Василиса утерла слезы и спросила ослабшим голосом:
— О чем призадумался, Упрямушка? Что, потускнела жемчужина?
— О дереве я подумал, княжна, — медленно ответил Упрям.
— О каком же дереве?
— О том, о котором волхвы говорят, что боги из него людей сделали. Первый народ свой возлюбленный. Из корней вырезали земледельцев да охотников, из ствола — князей да воинов. Из ветвей — ремесленников, купцов да строителей. Разные люди — а все из одной древесины. Одни соки питают нас.
— То не новость, — невесело усмехнулась Василиса. — Что же, ясно увидел, что княжна твердичская последней побродяжке безродной равна, а, пожалуй, что и завидует?
— Нет, княжна.

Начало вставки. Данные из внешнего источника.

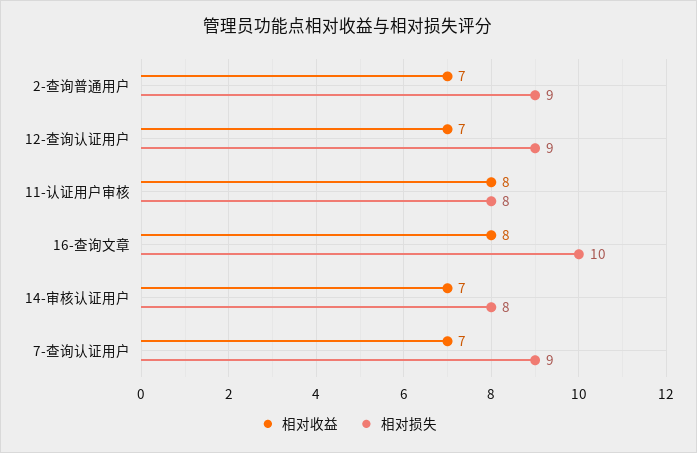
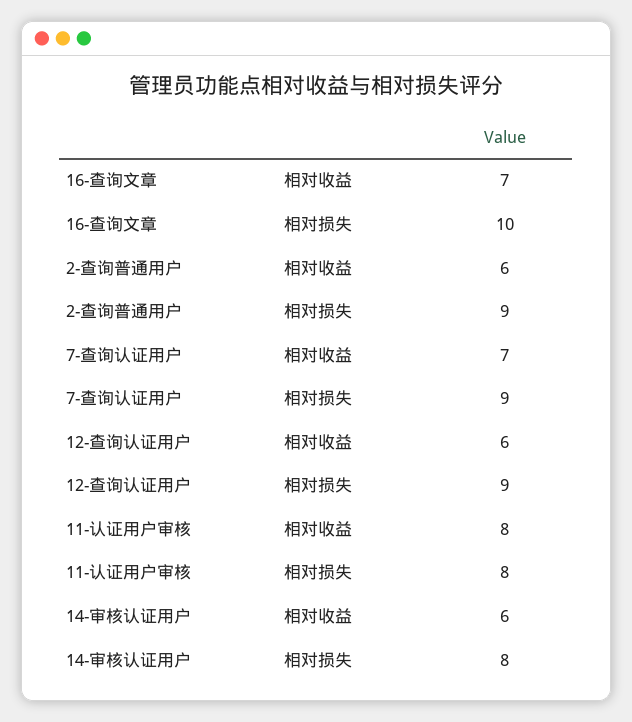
  {
    "相对收益": {
-     "2-查询普通用户": 7,
+     "2-查询普通用户": 6,
-     "12-查询认证用户": 7,
+     "12-查询认证用户": 6,
      "11-认证用户审核": 8,
-     "16-查询文章": 8,
+     "16-查询文章": 7,
-     "14-审核认证用户": 7,
+     "14-审核认证用户": 6,
      "7-查询认证用户": 7
    },
    "相对损失": {
      "2-查询普通用户": 9,
      "12-查询认证用户": 9,
      "11-认证用户审核": 8,
      "16-查询文章": 10,
      "14-审核认证用户": 8,
      "7-查询认证用户": 9
    }
  }

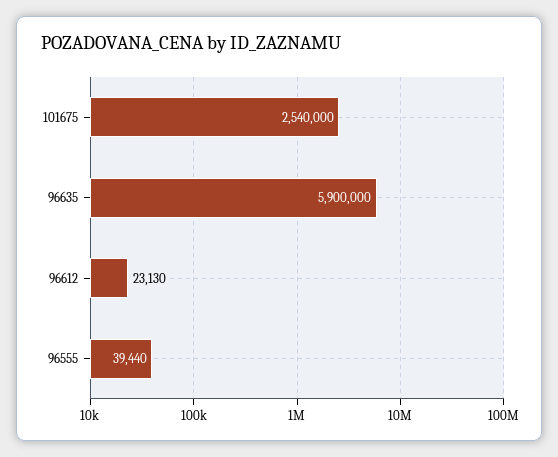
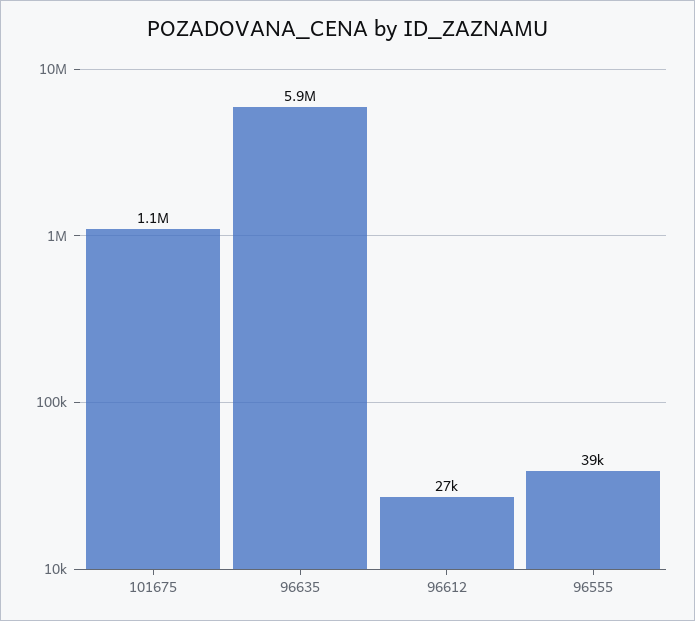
  {
-   "101675": 2540000,
+   "101675": 1100000,
    "96635": 5900000,
-   "96612": 23130,
+   "96612": 27000,
    "96555": 39440
  }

Я подумал о том, что древесина бывает здоровой, а бывает с гнильцой, бывает и с болезнями. И жуки дерево точат, и ураганы буйные ветви ломят, а дерево стоит — потому что живое оно, с гнилью борется, как тело с лихоманкой.
— И что же, много гнили во мне углядел?
— Чего ты восхотела, Велиславна? Свободы?

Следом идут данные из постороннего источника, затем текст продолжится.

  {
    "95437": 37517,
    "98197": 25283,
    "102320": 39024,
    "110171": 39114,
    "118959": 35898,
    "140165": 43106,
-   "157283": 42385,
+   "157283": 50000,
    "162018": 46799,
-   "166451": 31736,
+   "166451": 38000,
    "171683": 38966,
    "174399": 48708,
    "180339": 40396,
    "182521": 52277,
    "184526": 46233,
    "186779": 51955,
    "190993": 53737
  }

— Ее, Упрямушка, ее, родименькой…
— Какой же именно? Свободы быть глупой? Свободы ни за что не отвечать? Свободы жить без образа и подобия? Быть злой, на целый свет разобиженной?
На сей раз Василиса промолчала, и Упрям порадовался. Он не знал, откуда шли на язык слова, и спроси его кто-нибудь, не сумел бы сказать, отчего радуется молчанию княжны. Но останавливаться уже не мог — и не хотел:
— Не в том воля, чтобы безобразие принять и злобой облечься. Воля — в душе, она всегда с человеком, нельзя ее отнять у нас. В любой клетке, в любых цепях — волен человек. Только сильное дерево преграду ломит, камень крошит, а гнилое само ломается. И та ветка, что гниль не поборет, всему дереву угроза. Мы, славяне — сильное дерево, в нас воля сильна!
— Гнилая ветка упадет — и свободна, что ей тогда до всего дерева? — тихо спросила княжна.
— Не свободна она, а погублена, — возразил Упрям. — Если только смерть свободой считать. Но боги нам так судили: выбирай, человече — свобода смерти или воля жизни? Выбирай.
Василиса отвернулась. Упрям отчего-то ощутил себя опустошенным. Эх, будь рядом Наум, точно усмехнулся бы: ей-ей, ученик исчерпал запас мыслей на сегодня.
— Как же это так: возвращаться в кабалу — на волю? — не глядя на него, спросила Василиса, — Все равно, что сказать: утонуть в огне или в воде сгореть. Как объяснишь?
— Не знаю, — честно сказал Упрям. — Я не мудрец, не старец разумный. Во что верю, то и сказал.
Василиса обернулась, и он увидел на ее лице улыбку.
— Даже если вере твоей пять минут от роду? Я же вижу: тебя только что осенило, сам не ведал наперед, что с языка сорвется.
Упрям пожал плечами:
— На то и вера. Мысли разные могут прийти, но лишь те, что с верой согласны, на душу ложатся.
— Ух ты, прямо как волхв говоришь, — восхитилась княжна.
— Да где уж мне…
Помолчав, она снова приблизилась, встала в двух шагах, себя пересилила и взор подняла:
— Упрям, я вчера тебя ослушалась, а потом еще и обругала. Ты зла не держи. Совестно… Прости меня, неразумную.
Губы Упряма дрогнули. Слова теснились: не переживай, я тебя не виню, ну что ты в самом деле, я уже забыл… И при этом он обнаружил, что сказать ему нечего. Кроме одного-единственного слова, которое, наверное, нельзя было произносить, обращаясь к девушке, к дочери князя:
— Прощаю.
«Что делаю? — ужаснулся он сам себе. — Умно ли соглашаться: да, ты виновата передо мной». Но каким-то мимолетным был этот испуг. И хорошо, потому что слово оказалось самым верным.
— Упрям… А покажи перо, которое тебе золотой сокол подарил. Покажи, а?